- Description of the task:
Your task is to repeat exactly the lines below between the line holding "have installed libc6-i386." and the line holding "tar -xjvf gcc-arm-none-eabi-4_9-2015q3-20150921-linux.tar.bz2", inclusive, and only those.
——————————
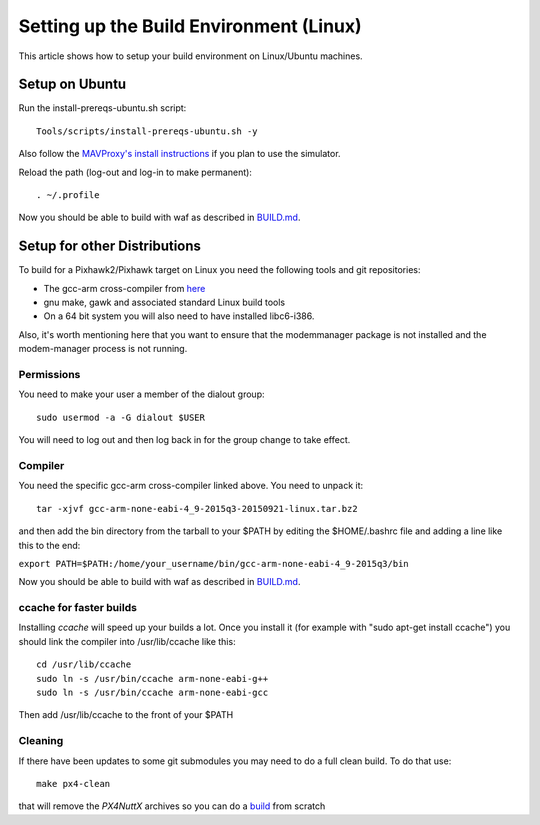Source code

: .. _building-setup-linux:

========================================
Setting up the Build Environment (Linux)
========================================

This article shows how to setup your build environment on Linux/Ubuntu machines.

Setup on Ubuntu
===============

Run the install-prereqs-ubuntu.sh script:

::

    Tools/scripts/install-prereqs-ubuntu.sh -y

Also follow the `MAVProxy's install instructions <https://ardupilot.github.io/MAVProxy/html/getting_started/download_and_installation.html#linux>`__ if you plan to use the simulator.

Reload the path (log-out and log-in to make permanent):

::

    . ~/.profile

Now you should be able to build with waf as described in `BUILD.md <https://github.com/ArduPilot/ardupilot/blob/master/BUILD.md>`__.

Setup for other Distributions
=============================

To build for a Pixhawk2/Pixhawk target on Linux you need the
following tools and git repositories:

-  The gcc-arm cross-compiler from `here <http://firmware.ardupilot.org/Tools/PX4-tools/>`__
-  gnu make, gawk and associated standard Linux build tools
-  On a 64 bit system you will also need to have installed libc6-i386.

Also, it's worth mentioning here that you want to ensure that the
modemmanager package is not installed and the modem-manager process is
not running.

Permissions
-----------

You need to make your user a member of the dialout group:

::

    sudo usermod -a -G dialout $USER

You will need to log out and then log back in for the group change to take effect.

Compiler
--------

You need the specific gcc-arm cross-compiler linked above. You need to unpack it:

::

    tar -xjvf gcc-arm-none-eabi-4_9-2015q3-20150921-linux.tar.bz2

and then add the bin directory from the tarball to your $PATH by editing
the $HOME/.bashrc file and adding a line like this to the end:

``export PATH=$PATH:/home/your_username/bin/gcc-arm-none-eabi-4_9-2015q3/bin``

Now you should be able to build with waf as described in `BUILD.md <https://github.com/ArduPilot/ardupilot/blob/master/BUILD.md>`__.

ccache for faster builds
------------------------

Installing *ccache* will speed up your builds a lot. Once you install it
(for example with "sudo apt-get install ccache") you should link the
compiler into /usr/lib/ccache like this:

::

    cd /usr/lib/ccache
    sudo ln -s /usr/bin/ccache arm-none-eabi-g++
    sudo ln -s /usr/bin/ccache arm-none-eabi-gcc

Then add /usr/lib/ccache to the front of your $PATH

Cleaning
--------

If there have been updates to some git submodules you may need to do a full clean build. To do that use:

::

    make px4-clean

that will remove the *PX4NuttX* archives so you can do a `build <https://github.com/ArduPilot/ardupilot/blob/master/BUILD.md>`__ from scratch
——————————
- Completed exercise:
-  On a 64 bit system you will also need to have installed libc6-i386.

Also, it's worth mentioning here that you want to ensure that the
modemmanager package is not installed and the modem-manager process is
not running.

Permissions
-----------

You need to make your user a member of the dialout group:

::

    sudo usermod -a -G dialout $USER

You will need to log out and then log back in for the group change to take effect.

Compiler
--------

You need the specific gcc-arm cross-compiler linked above. You need to unpack it:

::

    tar -xjvf gcc-arm-none-eabi-4_9-2015q3-20150921-linux.tar.bz2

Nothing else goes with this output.